As with any model, ours includes several assumptions and has notable limitations. First, the model does not explicitly include the blood vessels or lymphatic vessels. An interesting extension would consider how compressive stress in the tissue might alter venous valve function or impede blood or lymph flow. We also did not explicitly include the regulation of capillary pressure by precapillary sphincters. Failure of this mechanism could also lead to high capillary pressures and add to the source of interstitial fluid from the capillaries. This would produce increases in capillary pressure similar to those seen in venous insufficiency. In addition, it would likely be more realistic to use highly nonlinear mechanical properties for the tissues. The bulk modulus of the subcutaneous tissue has at least three distinct ranges: a stiff compressive range, a highly compliant range with pressure just above atmospheric, and a stiffening range for large levels of tissue dilation. In the current implementation such dramatic changes in properties led to numerical instabilities. Even with the linearized properties we employed, we were able to examine the behaviors of the system within each stiffness range that could then be compared between ranges. Finally, the assumed model of lymphatic pumping has the benefit of having only two simple parameters but does not capture the full range of behaviors that have been observed in vivo and ex vivo111,112,113.

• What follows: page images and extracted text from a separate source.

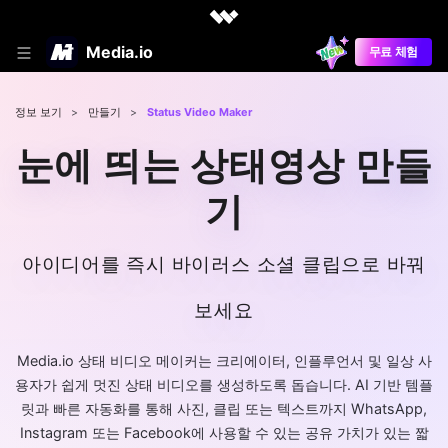
Media.io
무료 체험
정보 보기
>
만들기
>
Status Video Maker
눈에 띄는 상태영상 만들
기
아이디어를 즉시 바이러스 소셜 클립으로 바꿔
보세요
Media.io 상태 비디오 메이커는 크리에이터, 인플루언서 및 일상 사
용자가 쉽게 멋진 상태 비디오를 생성하도록 돕습니다. AI 기반 템플
릿과 빠른 자동화를 통해 사진, 클립 또는 텍스트까지 WhatsApp,
Instagram 또는 Facebook에 사용할 수 있는 공유 가치가 있는 짧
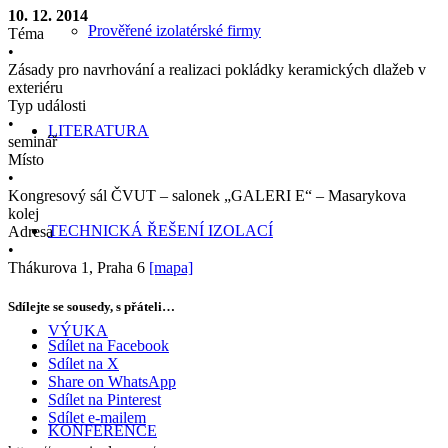
10. 12. 2014
Prověřené izolatérské firmy
Téma
•
Zásady pro navrhování a realizaci pokládky keramických dlažeb v
exteriéru
Typ události
•
LITERATURA
seminář
Místo
•
Kongresový sál ČVUT – salonek „GALERI E“ – Masarykova
kolej
TECHNICKÁ ŘEŠENÍ IZOLACÍ
Adresa
•
Thákurova 1, Praha 6
[mapa]
Sdílejte se sousedy, s přáteli…
VÝUKA
Sdílet na Facebook
Sdílet na X
Share on WhatsApp
Sdílet na Pinterest
Sdílet e-mailem
KONFERENCE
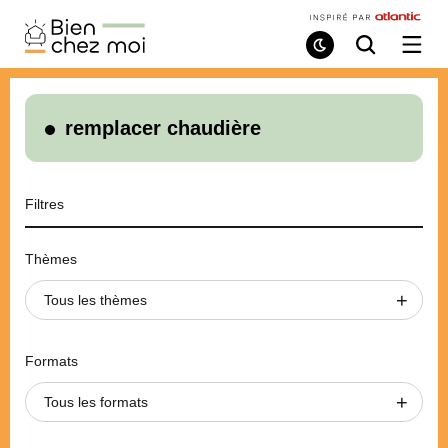
Bien
Chez
Mode
Recherche
Ouvri
de
/
Moi
lecture
ferme
le
menu
remplacer chaudière
Filtres
Thèmes
Tous les thèmes
Formats
Tous les formats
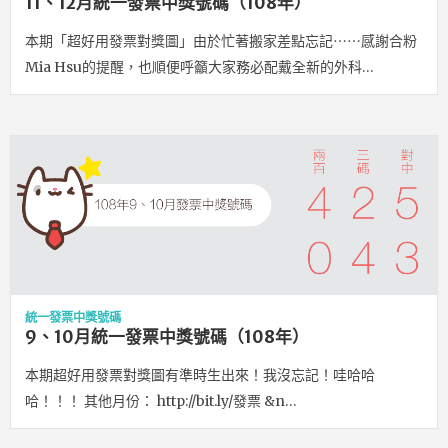
11、12月統一發票中獎號碼（108年）
本期「超好用發票對獎圖」由於忙著搬家差點忘記⋯⋯感謝合粉
Mia Hsu的提醒，也順便呼籲大家務必配戴全新的外科…
統一發票中獎號碼
9、10月統一發票中獎號碼（108年）
本期超好用發票對獎圖有準時生出來！我沒忘記！哇哈哈
哈！！！ 其他月份： http://bit.ly/發票 &n…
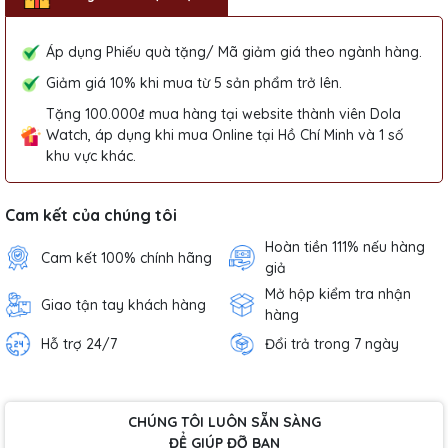
Áp dụng Phiếu quà tặng/ Mã giảm giá theo ngành hàng.
Giảm giá 10% khi mua từ 5 sản phẩm trở lên.
Tặng 100.000₫ mua hàng tại website thành viên Dola
Watch, áp dụng khi mua Online tại Hồ Chí Minh và 1 số
khu vực khác.
Cam kết của chúng tôi
Hoàn tiền 111% nếu hàng
Cam kết 100% chính hãng
giả
Mở hộp kiểm tra nhận
Giao tận tay khách hàng
hàng
Hỗ trợ 24/7
Đổi trả trong 7 ngày
CHÚNG TÔI LUÔN SẴN SÀNG
ĐỂ GIÚP ĐỠ BẠN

The accumulation and removal of fluid from tissues is a complex process, and additional investigations can extend from our analysis. For example, the active effects of skeletal muscle contraction, especially during walking should dynamically change tissue mechanics and fluid pressures, and would be an interesting extension of the present study. Also, water in tissues can quickly change between mobile and immobile states as it is associated with or released by tissue hydrogels such as hyaluronic acid. This could also affect edema, and could be considered in future studies.

Conclusions

We have shown that a simple set of length and time scales can clarify the relative importance of competing processes in fluid transport in the leg. The combination of high tissue permeability, high tissue compliance and low lymphatic clearance can lead to a positive feedback loop in which fluid can percolate so freely through the interstitial space that further buildup of fluid can occur in the lower leg due to gravitational pooling. Our model also shows that compression therapy can break this cycle by reducing large distance percolation of interstitial fluid.